Among the consumer-facing businesses affected by the pandemic, few have been as challenged as WH Smith (SMWH).

For years, the bastion of the UK high street had pursued a successful strategy built on one thing: travel. By securing sites in train stations and airports across the globe, WH Smith has been able to target a captive audience, allowing it to charge top dollar for consumer electronics, newspapers and magazines, snacks and confectionery.

The travel arm was clearly the growth arm for the business while the high street operation was effectively run for cash with a focus on efficiency and keeping costs low.

Covid-19 restrictions meant that the captive audience which WH Smith relied upon virtually disappeared overnight as transport hubs became ghostly versions of their former selves. Sites in hospitals remained the one area of resilience in this side of the business.

Importantly, alongside a predictably dire set of first half results (28 Apr) WH Smith announced new funding to help get it through the next phase of the pandemic and to support the rollout of 100 new travel stores over the next three years.
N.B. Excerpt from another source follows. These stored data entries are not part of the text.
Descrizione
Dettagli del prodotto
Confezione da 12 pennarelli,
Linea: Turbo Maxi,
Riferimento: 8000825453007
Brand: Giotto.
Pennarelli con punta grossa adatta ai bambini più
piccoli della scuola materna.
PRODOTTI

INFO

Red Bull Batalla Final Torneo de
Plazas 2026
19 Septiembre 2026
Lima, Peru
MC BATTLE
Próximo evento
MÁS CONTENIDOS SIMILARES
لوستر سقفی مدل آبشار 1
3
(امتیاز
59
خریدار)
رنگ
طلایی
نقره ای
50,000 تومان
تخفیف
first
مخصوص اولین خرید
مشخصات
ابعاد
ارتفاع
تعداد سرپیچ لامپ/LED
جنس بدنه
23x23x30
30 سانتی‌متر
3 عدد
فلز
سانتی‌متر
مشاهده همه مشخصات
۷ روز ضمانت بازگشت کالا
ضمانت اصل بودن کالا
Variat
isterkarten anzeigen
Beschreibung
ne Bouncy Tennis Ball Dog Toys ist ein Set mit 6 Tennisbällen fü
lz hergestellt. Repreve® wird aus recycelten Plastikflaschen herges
A new £250 million lending facility and £327 million bond offer is significant with Peel Hunt analysts Jonathan Pritchard and John Stevenson noting it provides the liquidity required to expand, even if it will dilute earnings in the short-term as these bonds covert into shares.

The pace of recovery on the travel side is hard to predict with any certainty, and a return to pre-Covid levels may be a long way off, but there are at least a couple of factors in WH Smith’s favour.
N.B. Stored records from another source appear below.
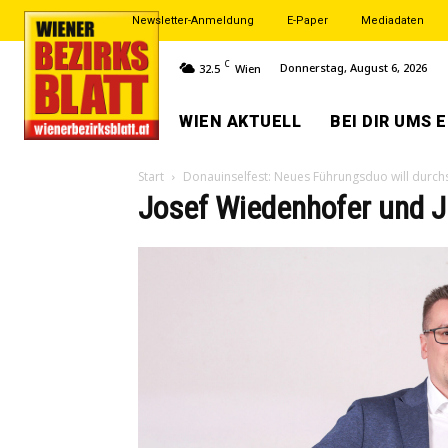
Newsletter-Anmeldung
E-Paper
Mediadaten
C
Donnerstag, August 6, 2026
32.5
Wien
WIEN AKTUELL
BEI DIR UMS 
Start
Donauinselfest: Neues Führungsduo will durch
Josef Wiedenhofer und J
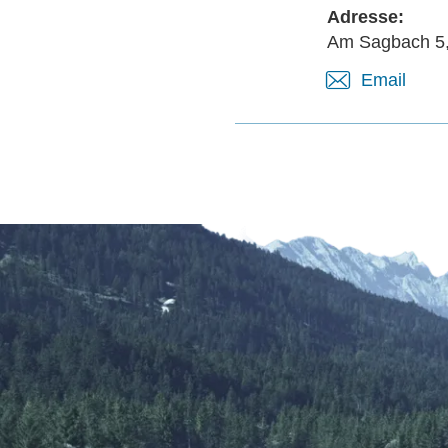
Adresse:
Am Sagbach 5,
Email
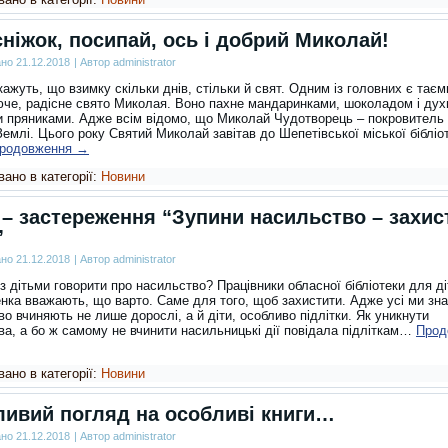
 сніжок, посипай, ось і добрий Миколай!
ано
21.12.2018
|
Автор
administrator
кажуть, що взимку скільки днів, стільки й свят. Одним із головних є таєм
че, радісне свято Миколая. Воно пахне мандаринками, шоколадом і ду
 пряниками. Адже всім відомо, що Миколай Чудотворець – покровитель 
Землі. Цього року Святий Миколай завітав до Шепетівської міської бібліо
родовження
→
ано в категорії:
Новини
 – застереження “Зупини насильство – захис
”
ано
21.12.2018
|
Автор
administrator
з дітьми говорити про насильство? Працівники обласної бібліотеки для ді
енка вважають, що варто. Саме для того, щоб захистити. Адже усі ми зн
о вчиняють не лише дорослі, а й діти, особливо підлітки. Як уникнути
ва, а бо ж самому не вчинити насильницькі дії повідала підліткам…
Прод
ано в категорії:
Новини
ивий погляд на особливі книги…
ано
21.12.2018
|
Автор
administrator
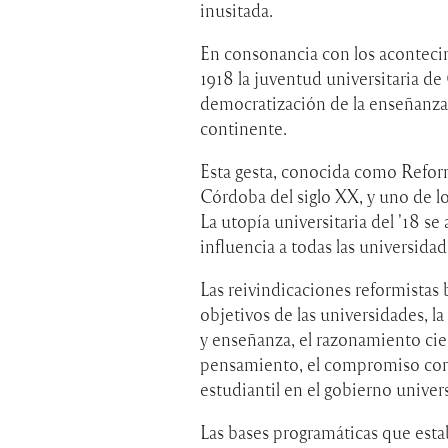
inusitada.
En consonancia con los acontecim
1918 la juventud universitaria d
democratización de la enseñanza
continente.
Esta gesta, conocida como Reform
Córdoba del siglo XX, y uno de l
La utopía universitaria del '18 s
influencia a todas las universida
Las reivindicaciones reformistas 
objetivos de las universidades, 
y enseñanza, el razonamiento cien
pensamiento, el compromiso con la
estudiantil en el gobierno univers
Las bases programáticas que esta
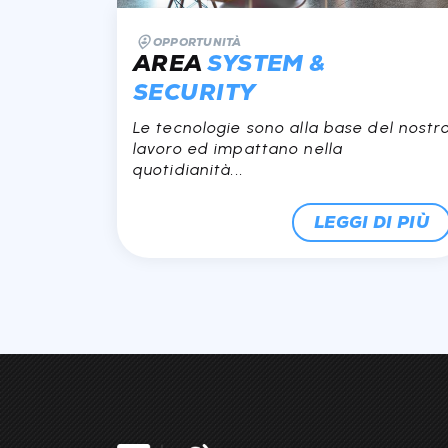
OPPORTUNITÀ
AREA
SYSTEM &
SECURITY
Le tecnologie sono alla base del nostr
lavoro ed impattano nella
quotidianità...
LEGGI DI PIÙ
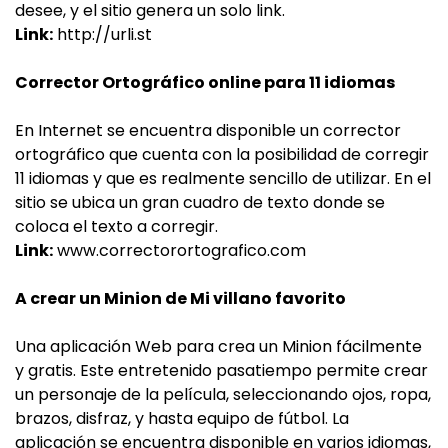
desee, y el sitio genera un solo link.
Link:
http://urli.st
Corrector Ortográfico online para 11 idiomas
En Internet se encuentra disponible un corrector
ortográfico que cuenta con la posibilidad de corregir
11 idiomas y que es realmente sencillo de utilizar. En el
sitio se ubica un gran cuadro de texto donde se
coloca el texto a corregir.
Link:
www.correctorortografico.com
A crear un Minion de Mi villano favorito
Una aplicación Web para crea un Minion fácilmente
y gratis. Este entretenido pasatiempo permite crear
un personaje de la película, seleccionando ojos, ropa,
brazos, disfraz, y hasta equipo de fútbol. La
aplicación se encuentra disponible en varios idiomas,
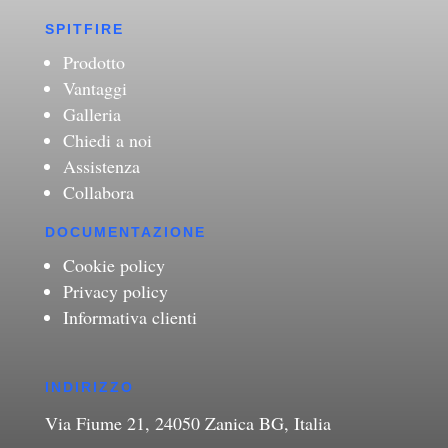
SPITFIRE
Prodotto
Vantaggi
Galleria
Chiedi a noi
Assistenza
Collabora
DOCUMENTAZIONE
Cookie policy
Privacy policy
Informativa clienti
INDIRIZZO
Via Fiume 21, 24050 Zanica BG, Italia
One is that it is well used to battening down the hatches and keeping a tight rein on cash from years of managing a high street operation in structural decline. Peel Hunt notes cash burn only totalled £7 million a month in the latest lockdown.

The other is the weakness of rivals and the decision of some companies to exit the travel retail space including Dixons Carphone (DC.). This could see WH Smith gain a greater share even if the size of the overall market is shrinking.

Near-term the company looks set to remain loss-making but if we look ahead to Peel Hunt’s earnings forecast for the August 2023 financial year then the shares trade at a price-to-earnings ratio of 18.2 at the current price of £18.17.

Added to the mix, the recent stock market listing of Moonpig (MOON) shines a light on WH Smith’s ownership of rival online greetings card retailer Funky Pigeon which Peel Hunt values at £300 million.